If the idea of “writing your love story” feels big, intimidating, or like something you’ll get to “someday”… then I have the perfect tiny step for you.

Really tiny.

So tiny you could start it tonight, even if you’re tired and the laundry’s still humming in the dryer.

Ready?

Start a “We Remember” List.

That’s it.
Not a chapter, not a journal entry, not a masterpiece.
Just a list.


What Is a “We Remember” List?


It’s exactly what it sounds like:
a simple running list of tiny, meaningful moments from your relationship.

Moments that matter.
Moments you’d forget unless you protected them.
Moments that make you smile when you say them out loud.

And they don’t have to be big.

To give you an idea, here are a few from my own “We Remember” file:

  • “We remember the night we sprinted to the laser show.”
    (Complete with my lost shoe.)
  • “We remember the donut delivery.”
    A way to make sure he saw what he thought he saw? Maybe.
  • “We remember the long-distance letters.”
    The notes, the cards, the “Distance doesn’t matter…” message I saved to this day.

These aren’t full stories.
They’re seeds.
Seeds that can grow into full stories later, when you’re ready.


How to Start Yours (Tonight)


You can do this:

  • On your phone
  • In a shared notebook
  • On a notes app
  • On sticky notes on the fridge
  • In a jar you drop memories into

Just pick a spot and title it “We Remember”.
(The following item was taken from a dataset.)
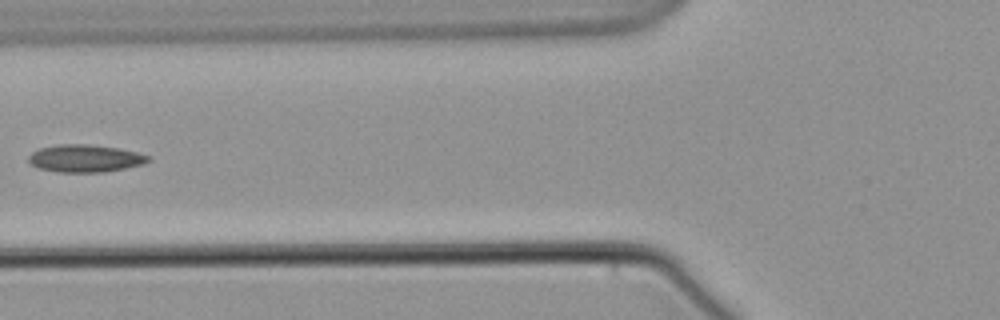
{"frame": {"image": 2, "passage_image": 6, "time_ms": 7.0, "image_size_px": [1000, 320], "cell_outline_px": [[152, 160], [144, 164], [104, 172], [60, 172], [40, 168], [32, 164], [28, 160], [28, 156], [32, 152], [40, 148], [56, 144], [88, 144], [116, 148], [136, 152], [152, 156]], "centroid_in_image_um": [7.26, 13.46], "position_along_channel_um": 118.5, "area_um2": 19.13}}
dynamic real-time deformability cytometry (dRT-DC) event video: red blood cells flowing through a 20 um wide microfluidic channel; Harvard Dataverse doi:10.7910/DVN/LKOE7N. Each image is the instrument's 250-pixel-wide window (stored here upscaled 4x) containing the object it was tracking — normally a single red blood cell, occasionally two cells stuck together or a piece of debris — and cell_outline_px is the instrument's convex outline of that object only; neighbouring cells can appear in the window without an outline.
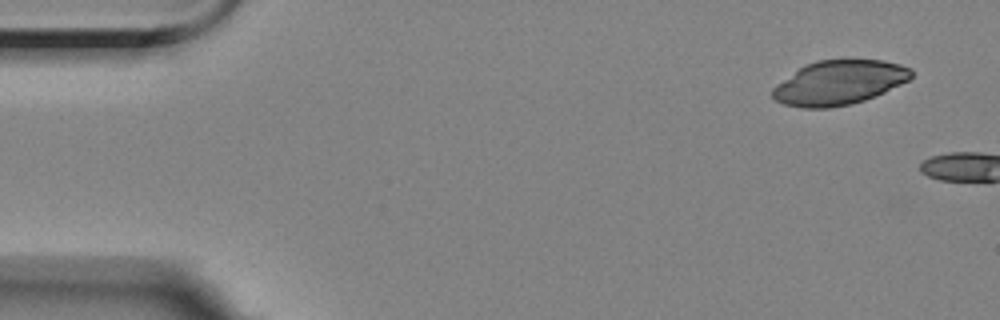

And then add your very first line.

One tiny memory.
One moment that still glows.


Your Challenge: Add One Item Each Week


That’s it.

One line per week.

One small moment that says, “This is part of our story.”
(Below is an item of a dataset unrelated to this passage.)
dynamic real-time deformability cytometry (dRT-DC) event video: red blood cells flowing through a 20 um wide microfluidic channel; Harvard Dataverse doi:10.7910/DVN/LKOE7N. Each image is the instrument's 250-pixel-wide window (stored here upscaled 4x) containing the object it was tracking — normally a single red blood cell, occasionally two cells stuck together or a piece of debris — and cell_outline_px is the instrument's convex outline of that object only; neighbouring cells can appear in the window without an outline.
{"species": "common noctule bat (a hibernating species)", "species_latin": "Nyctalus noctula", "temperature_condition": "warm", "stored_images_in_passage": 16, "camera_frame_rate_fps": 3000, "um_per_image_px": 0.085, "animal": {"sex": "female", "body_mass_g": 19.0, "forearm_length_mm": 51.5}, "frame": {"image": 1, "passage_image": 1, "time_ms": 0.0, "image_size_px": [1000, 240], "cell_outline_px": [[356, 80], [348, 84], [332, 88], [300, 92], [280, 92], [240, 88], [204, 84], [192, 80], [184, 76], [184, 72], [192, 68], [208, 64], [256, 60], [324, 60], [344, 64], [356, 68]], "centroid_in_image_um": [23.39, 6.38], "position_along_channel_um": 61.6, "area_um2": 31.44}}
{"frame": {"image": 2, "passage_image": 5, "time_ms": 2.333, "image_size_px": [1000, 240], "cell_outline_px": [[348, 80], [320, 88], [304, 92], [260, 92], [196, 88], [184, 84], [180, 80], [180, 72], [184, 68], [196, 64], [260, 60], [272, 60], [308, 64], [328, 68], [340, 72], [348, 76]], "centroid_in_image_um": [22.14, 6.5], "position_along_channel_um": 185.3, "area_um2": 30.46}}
At the end of the year, you’ll have 52 seeds ready to grow into your written love story.

Some will be romantic.
Some will be funny.
Some will be those quiet little moments you’d almost forgotten.

All of them will be yours.


Why This Matters


Because the little things are what build the big story.
Because your love story deserves to be remembered while you’re still living it.
Because nostalgia is one of the kindest gifts you can give your relationship — especially in the middle of stressful seasons.
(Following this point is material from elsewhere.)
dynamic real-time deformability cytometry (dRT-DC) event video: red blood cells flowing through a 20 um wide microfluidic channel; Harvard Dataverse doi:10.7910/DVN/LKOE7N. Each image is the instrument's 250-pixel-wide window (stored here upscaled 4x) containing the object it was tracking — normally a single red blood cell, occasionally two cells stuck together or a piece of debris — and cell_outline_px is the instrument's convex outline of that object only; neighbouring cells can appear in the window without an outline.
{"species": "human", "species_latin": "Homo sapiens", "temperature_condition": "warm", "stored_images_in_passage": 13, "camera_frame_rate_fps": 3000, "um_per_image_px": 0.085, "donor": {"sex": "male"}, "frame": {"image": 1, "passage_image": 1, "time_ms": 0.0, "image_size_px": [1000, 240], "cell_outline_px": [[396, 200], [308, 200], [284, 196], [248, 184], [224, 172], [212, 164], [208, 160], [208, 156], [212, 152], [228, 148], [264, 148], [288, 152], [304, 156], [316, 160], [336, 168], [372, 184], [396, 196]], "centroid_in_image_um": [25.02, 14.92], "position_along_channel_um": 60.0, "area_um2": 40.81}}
And because one small line a week is manageable for any couple, no matter how busy or overwhelmed you feel.

So go ahead… start your “We Remember” List.

Your future selves will thank you. And if you ever decide to write your love story, you’ll already have the best part done — the memories collected, one sweet moment at a time.

Until next time,

Tami


But, if you need a little more convincing—keep reading.

Why This Works


You don’t need research articles to tell you that remembering good things feels good… but the research absolutely backs it up.

1. Nostalgia triggers belonging.

Studies show that nostalgic thinking helps people feel connected, supported, and part of a secure “we.” It actually strengthens your sense of being a united team.

2. Autobiographical memory increases intimacy.

Alea & Bluck found that sharing memories — especially early relationship ones — helps couples feel emotionally close again. Just the act of saying, “Do you remember when…?” pulls both of you back into the warmth of your beginning.

3. Nostalgic thinking increases gratitude.

Sedikides, Wildschut, and others have shown that nostalgia boosts appreciation. You feel more grateful for your partner, your story, and the little things you’ve lived through together.

So yes — your memories aren’t just sweet. They’re relationship-strengthening. And that makes a simple “We Remember” List a great practice to start as a couple.


References:

Alea, N., & Bluck, S. (2007). I’ll keep you in mind: The intimacy function of autobiographical memory. Applied Cognitive Psychology, 21(8), 1091–1111.

Sedikides, C., & Wildschut, T. (2018). Finding meaning in nostalgia. Review of General Psychology, 22(1), 48–61.